KBRA Releases Research – CMBS Loan Performance Trends: January 2026

The 30+ day delinquency rate among KBRA-rated U.S. private label commercial mortgage-backed securities (CMBS) increased to 8.1% in January from 7.6% in December, while the distress rate (which reflects delinquent plus current-but-specially-serviced loans) increased to 10.7% from 10.4%.

The office delinquency rate increased 156 basis points (bps) this month to 13.9%. This jump is mainly attributed to One New York Plaza ($835 million in ONYP 2020-1NYP), which transferred to the special servicer for imminent monetary default ahead of its January 2026 maturity, and became nonperforming matured balloon, after which a modification with an extension was executed.

Loans totaling $2.3 billion were newly added to the distress rate, of which 52.7% ($1.2 billion) involved imminent or actual maturity default. The office sector experienced the highest volume of newly distressed loans (68.5%, $1.6 billion), followed by multifamily (14.5%, $331.4 million), and lodging (6.6%, $150.2 million).

Key observations of the January 2026 performance data are as follows:

  • The delinquency rate increased by 45 bps to 8.1% ($26.5 billion) from 7.6% ($25.4 billion) last month.

  • The distress rate edged up to 10.7% ($34.9 billion) from 10.4% ($34.2 billion) last month.

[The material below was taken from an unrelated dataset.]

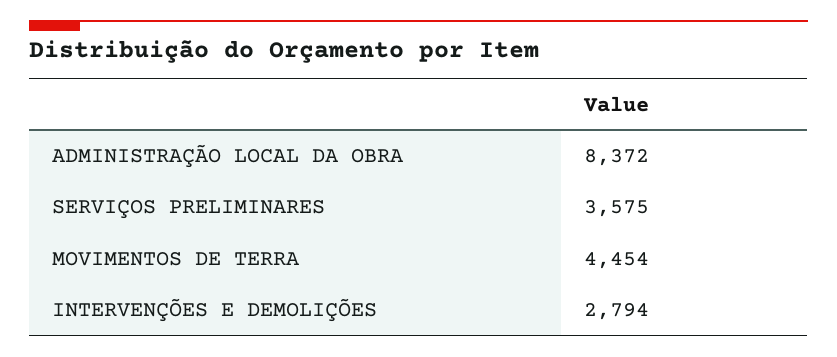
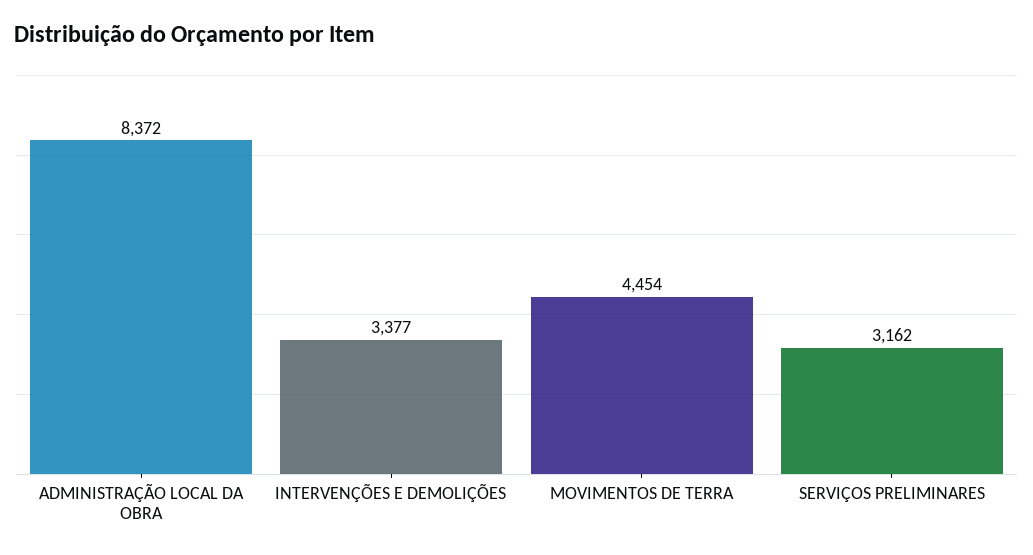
SERVIÇOS PRELIMINARES: 3575 -> 3162
INTERVENÇÕES E DEMOLIÇÕES: 2794 -> 3377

  • The office delinquency rate increased 156 bps this month to 13.9%. One New York Plaza ($835 million in ONYP 2020-1NYP) was transferred to the special servicer for imminent monetary default and became nonperforming matured balloon. The special servicer reported that the loan has been modified and extended. The loan should return to the master servicer if it performs in accordance with the modification agreement. Worldwide Plaza ($235 million in four KBRA-rated conduits) became 30 days delinquent after being late on its payment in December. A new mezzanine note holder accelerated the outstanding mezzanine loan and scheduled a Uniform Commercial Code (UCC) sale for mid-January, according to the servicer.

  • The retail sector saw a 54-bps decline in its distress rate as three loans averaging $130.2 million were returned to the master servicer. Augusta Mall ($159 million in two KBRA-rated conduits) was returned after issues related to the ground lease were resolved; The Mall of New Hampshire ($150 million in two KBRA-rated conduits) was returned after completing an extension agreement; and St. Louis Premium Outlets ($81.6 million in three KBRA-rated conduits) was returned after the borrower extended the loan maturity to October 2027.

In this report, KBRA provides observations across our $337.2 billion rated universe of U.S. private label CMBS including conduits, single-asset single borrower (SASB), and large loan (LL) transactions.